→ Work instruction:
Write out the entries, please, from the line containing "せていただきます。低価格でしか買い取りしてもらえないと諦め" through their final line, exactly and with nothing else.
START Records supplied
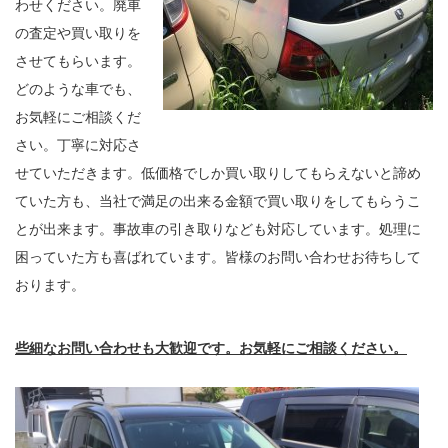
わせください。廃車
の査定や買い取りを
させてもらいます。
どのような車でも、
お気軽にご相談くだ
さい。丁寧に対応さ
せていただきます。低価格でしか買い取りしてもらえないと諦め
ていた方も、当社で満足の出来る金額で買い取りをしてもらうこ
とが出来ます。事故車の引き取りなども対応しています。処理に
困っていた方も喜ばれています。皆様のお問い合わせお待ちして
おります。
些細なお問い合わせも大歓迎です。お気軽にご相談ください。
END Records supplied
→ Answer below:
せていただきます。低価格でしか買い取りしてもらえないと諦め
ていた方も、当社で満足の出来る金額で買い取りをしてもらうこ
とが出来ます。事故車の引き取りなども対応しています。処理に
困っていた方も喜ばれています。皆様のお問い合わせお待ちして
おります。
些細なお問い合わせも大歓迎です。お気軽にご相談ください。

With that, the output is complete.